Raf_Schietekat:Have you determined how much faster your memory-pools approach is than using TBB's allocator? For example, using a concurrent_queue will not help keep memory local to the cache of the thread that last used it, something TBB's allocator will do for you.
Raf_Schietekat:Assuming that using a pool of something (not necessarily memory) is a good thing, you could use a modified Singleton pattern with the static variable declared as thread-local, registering it with a global concurrent_vector for later cleanup. (I did not actually understand what you meant starting with "But this only [...]".)
A couple of side notes first.
- __declspec(thread) had some limitations whe used together with dynamically loaded libraries, at least prior to Windows Vista and the latest Visual Studio. The relevant info can be found in MSDN. We found it more reliable to use Tls* functions for thread-local storage functionality.
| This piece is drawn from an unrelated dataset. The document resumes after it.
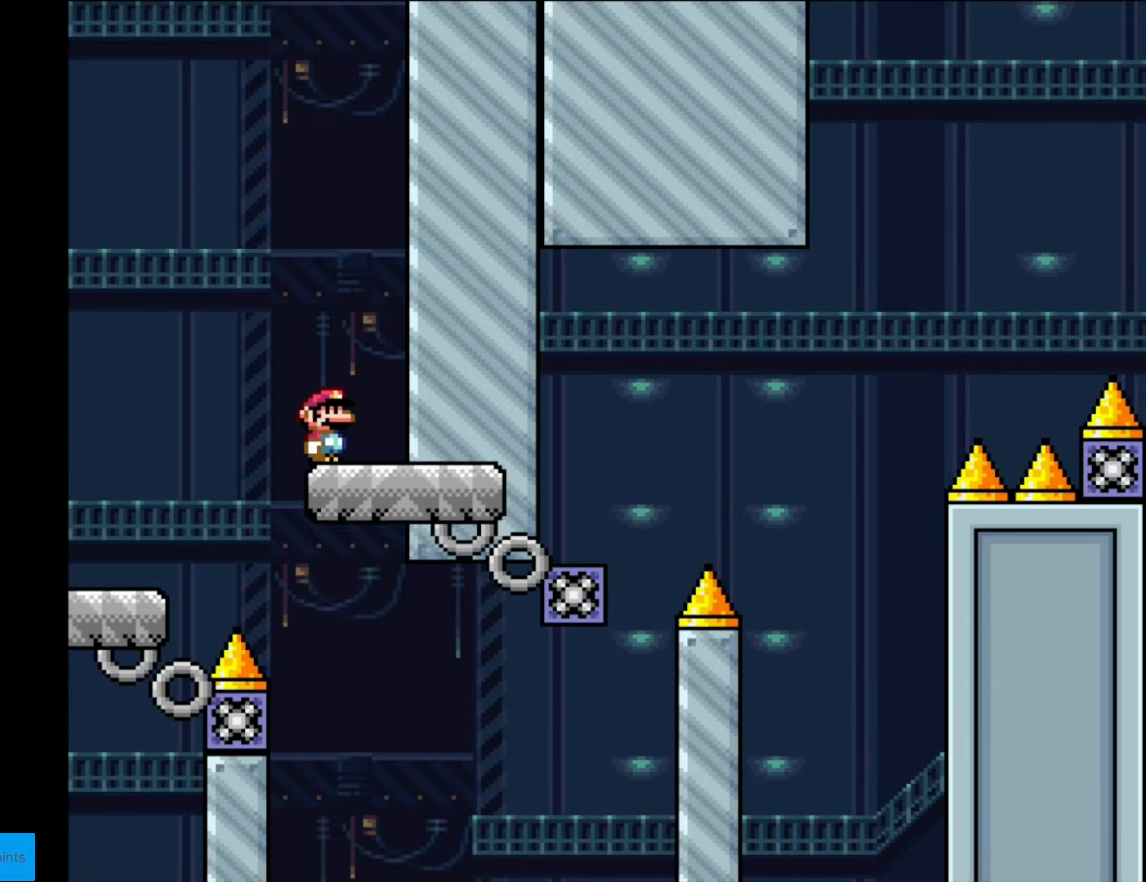
{"buttons": ["Y", "DPAD_RIGHT"], "events": [[17, "X", "up"], [104, "Y", "down"], [297, "DPAD_RIGHT", "down"]]}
- in Visual Studio 2003 and 2005, the default allocator (malloc) was awfully slow in multithreaded mode. The TBB scalable allocator is significantly faster for small objects, and scales well with growing number of threads. You might look at tree_sum example in the TBB packages; it compares the TBB scalable allocator with malloc.
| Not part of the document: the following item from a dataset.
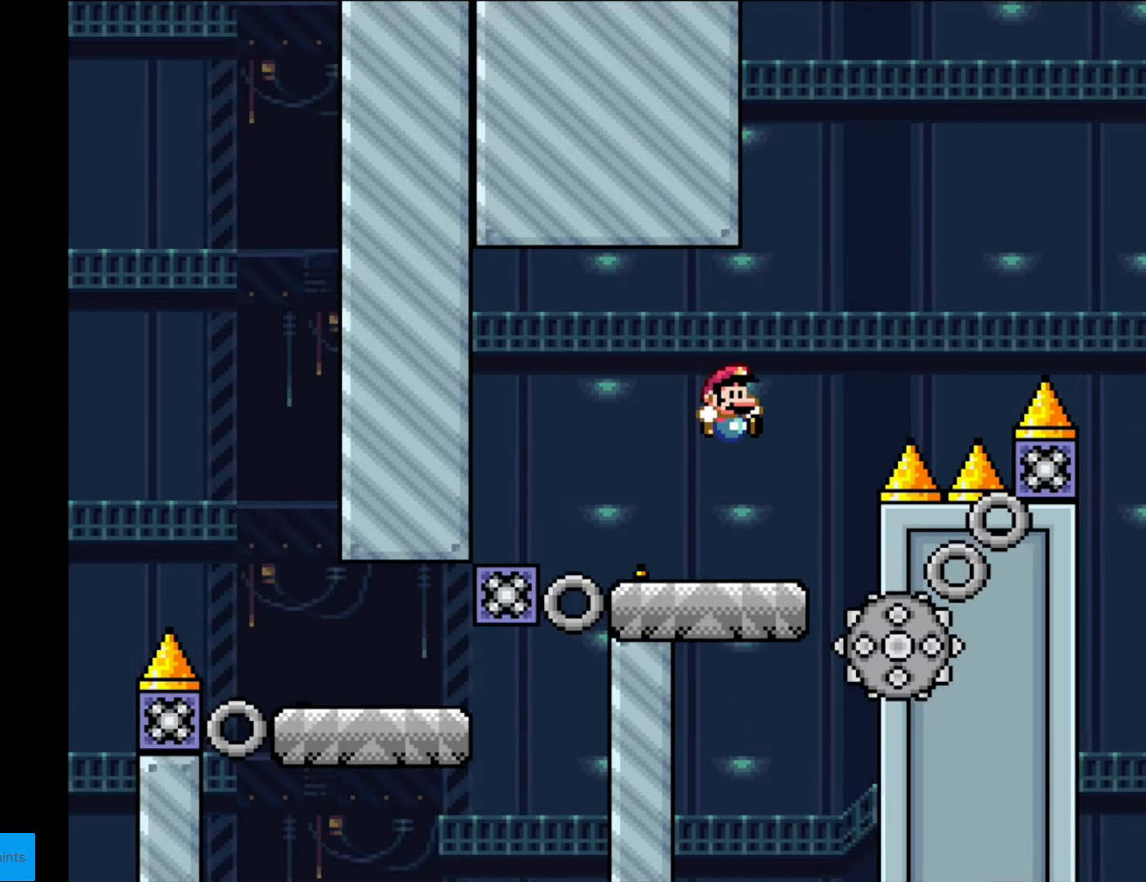
{"buttons": ["A", "X", "DPAD_RIGHT"], "events": [[52, "DPAD_RIGHT", "down"], [209, "A", "down"]]}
Now to the point. It is not guaranteed that future versions of TBB will always keep constant number of threads in the thread pool. We might apply some techniques such as dynamic adjustments of the number of active threads depending on total system load, temporary substitution for worker threads that are blocked, and who knows what else in the future.
However there is a solution to your initialization and clean-up problem. Recently, the new class was introduced into TBB called task_scheduler_observer. It provides functionality to execute a user-defined function (exactly, one of two virtual method in a class that inherited task_scheduler_observer) each time a thread enters or exits TBB scheduler. I think that might work well for your case.
I'll confirm the clarification that Raf suggested: when I said the execution-by-execution count of threads available in the pool may vary, I meant that it is a run-time value which may vary depending on the machine you happen to be running upon: I typically bounce code back and forth between my two-PE laptop and my eight-PE workstation. In the quoted statement, I was arguing against programming to a model that assumes a fixed number of available processors. The comments Alexey added make that suggestion even more relevant: the number of available Processing Elements will become more dynamic as we develop evermore adaptable means to schedule the available and growing pool of PEs (as the PE counts in the underlying hardware evolve with new generations of processors).
One other comment: at one point Christian asks whether there's a way to disable task stealing. I'm uncertain of the motivation here, but it is my observation that task stealing is precisely the way that tasks created with the example grainsize 1 parallel_for get distributed to the other pool threads. Moreover, it is during these task stealing events that the task_scheduler_observer checks for call-backs to alert the application about TBB task scheduler activity. There is also test code for the task_scheduler_observer that demonstrates how to use it to establish Thread Local Storage for each of the worker threads.